* **Qué hacer**:
1 - Según el texto sobre el T-MEC, ¿en qué fecha se llevarán a cabo las elecciones intermedias?
2 - Prolonga el texto sobre la revisión del T-MEC a partir de su última oración.

* **Texto de la página**:
+ + + + + + +
Por: Luis Gerardo Ramírez Villela
El Tratado entre Estados Unidos de América, México y Canadá (T-MEC) ha sido muy discutido sobre sus implicaciones y futuras modificaciones desde su ejecución y, más recientemente, en virtud de las elecciones intermedias que se llevará a cabo el 3 de noviembre de 2026.
La imposición de tarifas por parte del presidente de los Estados Unidos de América ha dado lugar no sólo a diversos ajustes y discusiones entre los tres países, sino a controversias internacionales importantes que han afectado a ayudado las relaciones comerciales entre México y países asiáticos o europeos.
La revisión de sus términos y condiciones está centrada en las tarifas arancelarias en diferentes áreas comerciales que se han visto afectadas desde 2024 hasta la presente fecha, así como en los mecanismos de resolución de controversias, el cambio climático y el proceso de nearshoring.
Dicha revisión se está volviendo cada vez más compleja, y a medida que avanzan las negociaciones, parece que los beneficios para México disminuyen en lugar de aumentar.
Cada país se centra en salvaguardar sus propios intereses, lo que podría conducir al escenario original propuesto por los Estados Unidos: la disolución de un tratado trilateral en favor de acuerdos individuales entre las tres naciones.
+ + + + + + +
(Datos almacenados)

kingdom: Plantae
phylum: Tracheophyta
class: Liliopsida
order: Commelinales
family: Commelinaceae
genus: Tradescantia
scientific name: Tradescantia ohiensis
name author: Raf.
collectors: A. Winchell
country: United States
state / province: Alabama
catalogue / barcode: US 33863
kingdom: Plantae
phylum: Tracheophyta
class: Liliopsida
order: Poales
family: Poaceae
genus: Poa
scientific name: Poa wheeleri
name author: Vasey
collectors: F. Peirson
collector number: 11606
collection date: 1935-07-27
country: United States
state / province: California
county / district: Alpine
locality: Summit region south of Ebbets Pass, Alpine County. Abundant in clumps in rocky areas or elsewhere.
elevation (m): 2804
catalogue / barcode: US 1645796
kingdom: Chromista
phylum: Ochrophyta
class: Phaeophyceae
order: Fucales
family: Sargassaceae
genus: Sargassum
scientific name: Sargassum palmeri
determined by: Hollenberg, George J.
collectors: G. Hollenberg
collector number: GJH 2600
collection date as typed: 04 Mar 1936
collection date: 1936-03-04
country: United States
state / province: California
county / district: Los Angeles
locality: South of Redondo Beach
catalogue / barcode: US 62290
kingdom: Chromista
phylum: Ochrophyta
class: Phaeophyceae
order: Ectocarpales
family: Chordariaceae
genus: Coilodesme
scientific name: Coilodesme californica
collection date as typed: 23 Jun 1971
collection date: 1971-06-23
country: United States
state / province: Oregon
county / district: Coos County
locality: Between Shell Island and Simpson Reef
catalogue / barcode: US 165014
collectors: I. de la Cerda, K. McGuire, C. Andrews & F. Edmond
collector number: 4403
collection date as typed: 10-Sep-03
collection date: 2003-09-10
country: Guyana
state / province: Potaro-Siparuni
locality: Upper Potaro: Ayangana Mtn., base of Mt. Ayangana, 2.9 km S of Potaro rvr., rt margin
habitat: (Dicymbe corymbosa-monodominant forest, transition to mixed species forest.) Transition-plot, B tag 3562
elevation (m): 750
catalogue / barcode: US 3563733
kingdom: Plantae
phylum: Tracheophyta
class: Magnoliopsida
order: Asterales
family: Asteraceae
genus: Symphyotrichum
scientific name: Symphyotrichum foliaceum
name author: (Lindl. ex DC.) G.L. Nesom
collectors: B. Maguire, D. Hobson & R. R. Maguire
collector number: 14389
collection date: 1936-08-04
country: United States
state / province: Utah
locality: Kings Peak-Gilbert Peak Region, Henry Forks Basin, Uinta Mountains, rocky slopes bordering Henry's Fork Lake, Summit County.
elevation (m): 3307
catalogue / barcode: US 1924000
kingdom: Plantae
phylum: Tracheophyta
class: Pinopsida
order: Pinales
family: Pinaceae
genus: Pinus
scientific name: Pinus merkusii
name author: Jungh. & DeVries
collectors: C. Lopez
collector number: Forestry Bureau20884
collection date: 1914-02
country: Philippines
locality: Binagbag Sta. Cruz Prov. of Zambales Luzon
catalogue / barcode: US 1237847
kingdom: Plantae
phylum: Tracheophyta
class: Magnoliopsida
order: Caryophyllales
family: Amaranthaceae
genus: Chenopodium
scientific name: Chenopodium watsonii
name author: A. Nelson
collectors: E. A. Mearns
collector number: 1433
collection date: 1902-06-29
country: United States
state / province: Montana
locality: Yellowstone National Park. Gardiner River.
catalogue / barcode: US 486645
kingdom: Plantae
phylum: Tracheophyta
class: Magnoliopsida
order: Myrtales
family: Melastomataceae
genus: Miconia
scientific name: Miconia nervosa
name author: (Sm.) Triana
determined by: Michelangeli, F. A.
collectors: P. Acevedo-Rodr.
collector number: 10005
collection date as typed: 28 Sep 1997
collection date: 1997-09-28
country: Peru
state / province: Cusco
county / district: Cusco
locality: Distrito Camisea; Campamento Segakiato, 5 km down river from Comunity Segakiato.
+ + + + + + +
* **Resultados por tarea**:
1 - El 3 de noviembre de 2026.

2 -
Este resultado podría ser potencialmente ventajoso tanto para México como para Canadá, permitiéndoles establecer acuerdos que fomenten el crecimiento mutuo y se adapten a las tendencias actuales de deslocalización cercana, así como al cambiante panorama climático, económico y político global.
Ahora bien, el tema de las elecciones intermedias en los Estados Unidos seguramente afectará las consideraciones gubernamentales para la continuidad del T-MEC, a través del proteccionismo en los Estados Unidos.
En última instancia, independientemente de los acuerdos que se finalicen, el comercio entre Estados Unidos y México seguirá reflejando las ventajas que el primero obtiene de nuestro país, lo que podría hacer más factibles las negociaciones directas.
Lo más importante, será estar preparados en caso de una renegociación del T-MEC o de su terminación y negociación de acuerdos bilaterales, lo cual implicará cambios en la estructura de las operaciones de comercio exterior y modificaciones operativas en la legislación aplicable.